Dictionary of National Biography, 1885-1900/Hennen, John
HENNEN, JOHN, M.D. (1779–1828), army surgeon, born on 21 April 1779, at Castlebar, co. Mayo, was the younger son of James Hennen, and descended from a family who had held land near Castlebar since the Cromwellian occupation. From school at Limerick he became medical apprentice to a near relative (his father?) at Castlebar. In 1796 he entered the medical classes at Edinburgh, was more gay than studious, and married, when under eighteen, Miss Malcolm of Dumfries. He qualified at the Edinburgh College of Surgeons in 1798, joined the Shropshire militia as assistant-surgeon, in 1800 was appointed to the 40th regiment, and went with it to the Mediterranean. He served through the Peninsular war in various regiments, and became staff-surgeon in 1812. He became known as a skilful operator and energetic officer, and was also noted for being never without a cigar in his mouth. He retired on half-pay in 1814, but had hardly settled at Dumfries when he was recalled to active service in Flanders. For his services after Waterloo he was promoted to the rank of deputy-inspector of hospitals, and placed on the home staff at Portsmouth.
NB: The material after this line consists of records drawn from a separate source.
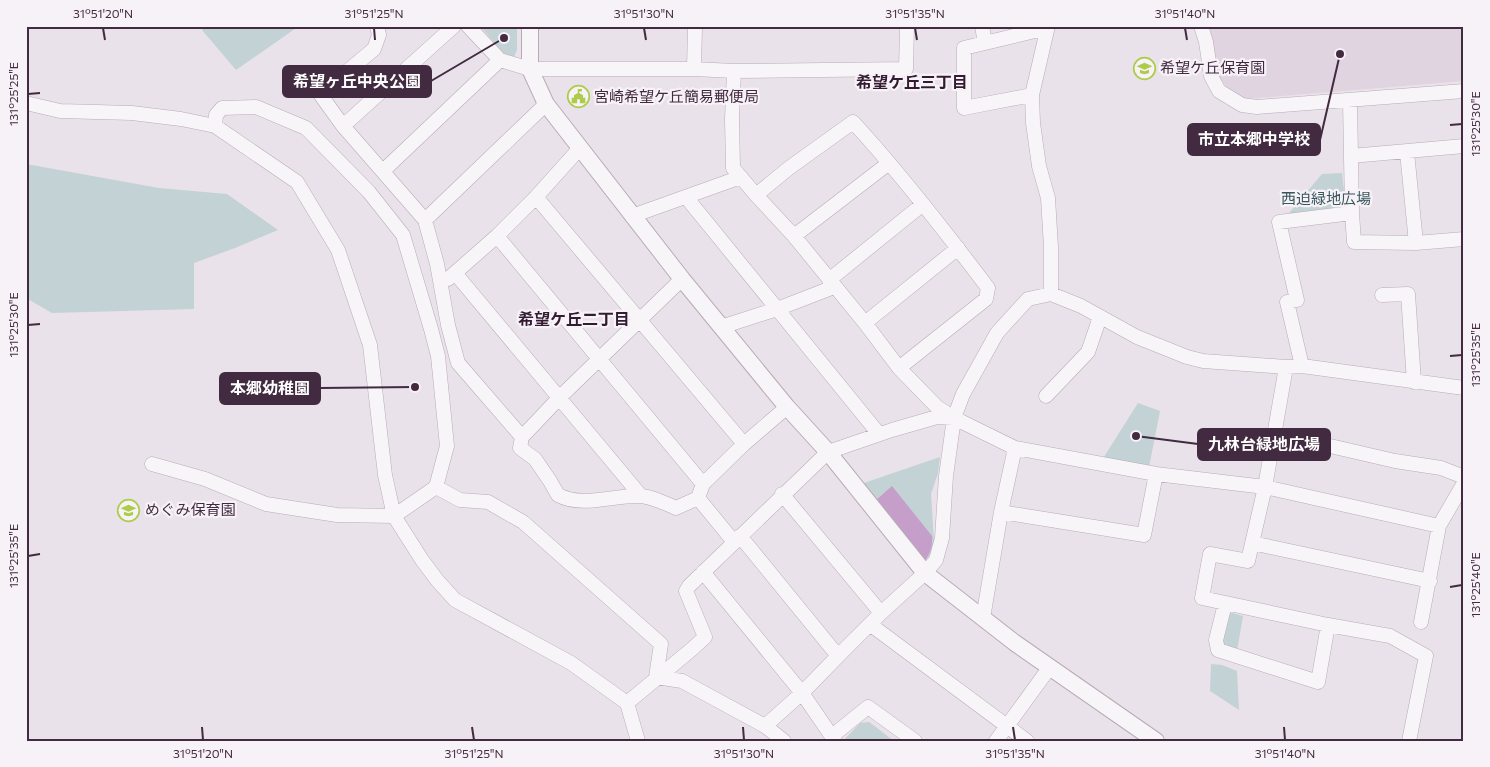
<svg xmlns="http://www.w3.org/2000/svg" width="1490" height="767" viewBox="0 0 1490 767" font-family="Commissioner,'Noto Sans JP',sans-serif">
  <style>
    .built { fill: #dfd4df }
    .green { fill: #c3d2d4 }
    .water { fill: #c59ec9 }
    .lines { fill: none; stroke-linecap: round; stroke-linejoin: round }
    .minor-casing { stroke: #b8abb7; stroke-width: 15 }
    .tertiary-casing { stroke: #b8abb7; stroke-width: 18 }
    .minor { stroke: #f8f5f8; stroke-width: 14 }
    .tertiary { stroke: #f8f5f8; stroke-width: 16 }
    .ticks { fill: none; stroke: #422a41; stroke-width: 2 }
    .labels { text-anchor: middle; stroke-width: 4.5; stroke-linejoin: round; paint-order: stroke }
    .poi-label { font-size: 15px; fill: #422a41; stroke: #f7f2f7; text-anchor: start }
    .park-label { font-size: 15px; fill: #38565d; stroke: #f7f2f7 }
    .neighbourhood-label { font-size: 16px; font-weight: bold; fill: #331c32; stroke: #f7f2f7 }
    .leader { fill: none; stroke: #422a41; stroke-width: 2 }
    .callout-dot { fill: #422a41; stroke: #f7f2f7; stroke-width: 2 }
    .callout { fill: #422a41; stroke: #422a41; stroke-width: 2 }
    .callout-label { font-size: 16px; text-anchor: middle; font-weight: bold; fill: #fff }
    .neatline { fill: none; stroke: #422a41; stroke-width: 2 }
    .ticks-label { font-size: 12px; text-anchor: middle; fill: #422a41 }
  </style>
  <rect width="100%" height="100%" fill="#eae2ea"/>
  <path class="built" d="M1208 26H1464V81L1245 99 1229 90 1220 78Z"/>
  <path class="green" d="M204 26H299L236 70 202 30Z
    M480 26H517V50L514 57 506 56Z
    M26 164 159 188 227 194 278 230 235 248 194 263V309L52 313 26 298Z
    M1342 173 1346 209 1283 220 1322 174Z
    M1138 403 1160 411 1149 467 1102 460Z
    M940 457 938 473 931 494 934 542 930 555 924 564 861 484Z
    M1229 612 1243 616 1237 651 1221 644Z
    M1211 664 1222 665 1237 671 1239 710 1210 691Z
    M869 722 894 741H843L860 723Z"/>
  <path class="water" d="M892 486 932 536C933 546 930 554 924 562L875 501Z"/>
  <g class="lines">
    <defs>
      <path id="minor" d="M377 26 379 35 374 49 320 94 343 126 425 220 437 264 448 325 458 363 522 437
        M468 26 500 60 530 69H694L734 71 906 69 907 26
        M982 26 985 43
        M1048 26 1032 95 1033 123 1039 166 1048 198 1051 247V294
        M1201 26 1206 42 1211 76 1219 91 1242 105 1257 107 1464 91
        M694 69 695 26
        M734 71 732 119 733 168 756 195 794 236 865 323 899 368 937 407 954 418 1015 448 1156 474 1265 487 1439 526
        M1032 95 964 108V48L1047 28
        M1350 100 1352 213 1354 242 1416 243 1464 239
        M26 103 60 111 132 113 181 119 215 126 216 115 222 108 256 107 306 128 369 192 403 235 431 329 438 356 447 446 436 487 394 516 337 515 266 504 205 479 152 464
        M215 126 297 182 338 250 370 345 385 475 394 516 422 560 437 580 455 600 571 663 627 703 638 741
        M343 126 454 26
        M1407 152 1416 243
        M1351 156 1464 146
        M383 171 500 60
        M756 195 789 168 853 122C901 174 945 231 988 288L986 299 899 368
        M536 197 744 444
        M686 197 879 434
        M632 216 741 177
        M425 220 546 104
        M497 236 703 484
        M794 236 889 163
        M455 273 641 496
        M448 279 497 236 536 197 580 148
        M682 279 560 397 522 437 520 448 535 459 550 481 558 495C583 508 613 495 639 496 651 496 664 503 676 508L698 498 703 484 744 444 787 407
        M829 280 923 204
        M1382 295 1408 294 1414 382
        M865 323 958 248
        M721 327 777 309 834 287
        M1302 366 1287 302 1297 300 1279 222 1352 213
        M1286 367 1265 487 1248 561 1210 554 1202 598 1328 625 1390 636 1426 656 1409 741
        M1046 396 1088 352 1100 317
        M1274 433 1395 461 1441 468 1464 477
        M436 487 460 500 488 502 523 522 661 644 656 677
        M782 494 881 613
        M698 498 734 542
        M1001 512 1144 535 1156 474
        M740 536 838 656
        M1252 543 1430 581
        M703 572 802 693 835 741
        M1225 604 1216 640 1218 650 1318 682 1328 625
        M983 618 1001 512 1015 448
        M1421 622 1439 526 1464 483
        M871 625 1027 741
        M656 677 682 681 765 726 784 741
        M627 703 692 649 705 637 686 591 689 586 828 452 892 430 937 417 953 418
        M765 726 802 693 838 656 881 613 925 573 936 560 942 538 946 476 954 418 963 394 997 333 1028 299 1051 294 1081 306 1137 337 1187 357 1203 361 1286 367 1302 366 1464 388
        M832 736 868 707 915 741
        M996 741 1050 667"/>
      <path id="tertiary" d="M530 26V69L546 104 682 279 787 407 828 452 925 573 1015 643 1156 741"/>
    </defs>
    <use href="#minor" class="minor-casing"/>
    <use href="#tertiary" class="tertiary-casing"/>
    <use href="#minor" class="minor"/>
    <use href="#tertiary" class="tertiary"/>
  </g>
  <path class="ticks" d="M103 28 105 40M374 28 375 40M644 28 646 40M915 28 917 40M1185 28 1187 40M28 94 40 93M1450 125 1462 124M28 325 40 324M1450 356 1462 355M28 556 40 554M1450 587 1462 585M202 727 203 740M472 727 474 740M743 727 744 740M1013 727 1015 740M1284 727 1285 740"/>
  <defs>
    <symbol id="school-ring" viewBox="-11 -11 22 22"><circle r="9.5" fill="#f7f2f7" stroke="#adcc4a" stroke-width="1.5"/><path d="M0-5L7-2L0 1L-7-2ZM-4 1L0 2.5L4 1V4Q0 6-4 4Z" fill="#adcc4a"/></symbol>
    <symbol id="civic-ring" viewBox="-11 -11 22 22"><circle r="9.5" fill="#f7f2f7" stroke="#adcc4a" stroke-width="1.5"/><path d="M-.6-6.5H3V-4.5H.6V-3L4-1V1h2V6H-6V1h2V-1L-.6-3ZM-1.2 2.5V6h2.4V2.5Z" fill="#adcc4a"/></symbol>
  </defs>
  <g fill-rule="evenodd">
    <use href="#school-ring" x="1132" y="56" width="25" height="25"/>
    <use href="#civic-ring" x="566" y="84" width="25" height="25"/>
    <use href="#school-ring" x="116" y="498" width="25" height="25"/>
  </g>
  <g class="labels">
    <g class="poi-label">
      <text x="1160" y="73">希望ケ丘保育園</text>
      <text x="594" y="102">宮崎希望ケ丘簡易郵便局</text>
      <text x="145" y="515">めぐみ保育園</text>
    </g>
    <g class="park-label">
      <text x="1326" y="204">西迫緑地広場</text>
    </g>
    <g class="neighbourhood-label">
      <text x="912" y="88">希望ケ丘三丁目</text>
      <text x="574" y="325">希望ケ丘二丁目</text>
    </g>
  </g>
  <path class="leader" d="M504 38L431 81M1340 54L1320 140M415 387L320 388M1136 436L1198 444"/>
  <g class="callout-dot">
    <circle cx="504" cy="38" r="5"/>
    <circle cx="1340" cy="54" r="5"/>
    <circle cx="415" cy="387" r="5"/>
    <circle cx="1136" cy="436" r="5"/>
  </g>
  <g class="callout">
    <rect x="283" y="66" width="148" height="31" rx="5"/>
    <rect x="1188" y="124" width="132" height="31" rx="5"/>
    <rect x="220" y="373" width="100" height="31" rx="5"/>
    <rect x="1198" y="429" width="132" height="31" rx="5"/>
  </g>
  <g class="callout-label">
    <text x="357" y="87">希望ヶ丘中央公園</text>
    <text x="1254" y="145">市立本郷中学校</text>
    <text x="270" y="394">本郷幼稚園</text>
    <text x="1264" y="450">九林台緑地広場</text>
  </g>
  <rect width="1490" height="767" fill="none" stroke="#f7f2f7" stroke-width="55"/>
  <rect x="28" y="28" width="1434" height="712" class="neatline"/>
  <g class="ticks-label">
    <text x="103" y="18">31°51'20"N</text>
    <text x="374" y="18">31°51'25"N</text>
    <text x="644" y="18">31°51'30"N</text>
    <text x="915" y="18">31°51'35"N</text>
    <text x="1185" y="18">31°51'40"N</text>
    <text transform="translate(14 94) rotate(-90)" y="4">131°25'25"E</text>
    <text transform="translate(1476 124) rotate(-90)" y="4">131°25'30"E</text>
    <text transform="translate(14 325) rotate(-90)" y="4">131°25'30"E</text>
    <text transform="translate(1476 355) rotate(-90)" y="4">131°25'35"E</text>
    <text transform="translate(14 556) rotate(-90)" y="4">131°25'35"E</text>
    <text transform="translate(1476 585) rotate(-90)" y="4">131°25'40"E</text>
    <text x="203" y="758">31°51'20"N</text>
    <text x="474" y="758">31°51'25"N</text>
    <text x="744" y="758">31°51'30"N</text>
    <text x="1015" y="758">31°51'35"N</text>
    <text x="1285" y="758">31°51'40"N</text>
  </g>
</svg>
There he utilised his abundant notes of cases to write his ‘Observations on some important points in the Practice of Military Surgery; and in the Arrangement and Police of Hospitals,’ which he finished and published in 1818 at Edinburgh, whither he was transferred in 1817 as principal medical officer for Scotland. A second edition was published in 1820 with the title ‘Principles of Military Surgery,’ and a third edition with life by his son in 1829. At Edinburgh he attended the classes a second time, and graduated M.D. in 1819. In 1820 he was appointed principal medical officer in the Mediterranean, residing at Malta and Corfu. His ‘Medical Topography’ of these islands and of Gibraltar, in the form of reports to the army medical department, was brought out by his son in 1830. In 1826 he became principal medical officer at Gibraltar, and died there on 3 Nov. 1828 of a fever (yellow fever?) which he contracted in combating the disastrous epidemic which had broken out in the garrison in September of that year. A monument to him was erected by subscription at Gibraltar. He was twice married and left five children.
[Biography by D. O. Edwards in Lancet, 1828–9, ii. 44; Edinb. Med. and Surg. Journ. xxxi. 225, 1829; Life by his son, prefixed to 3rd edition of Military Surgery.]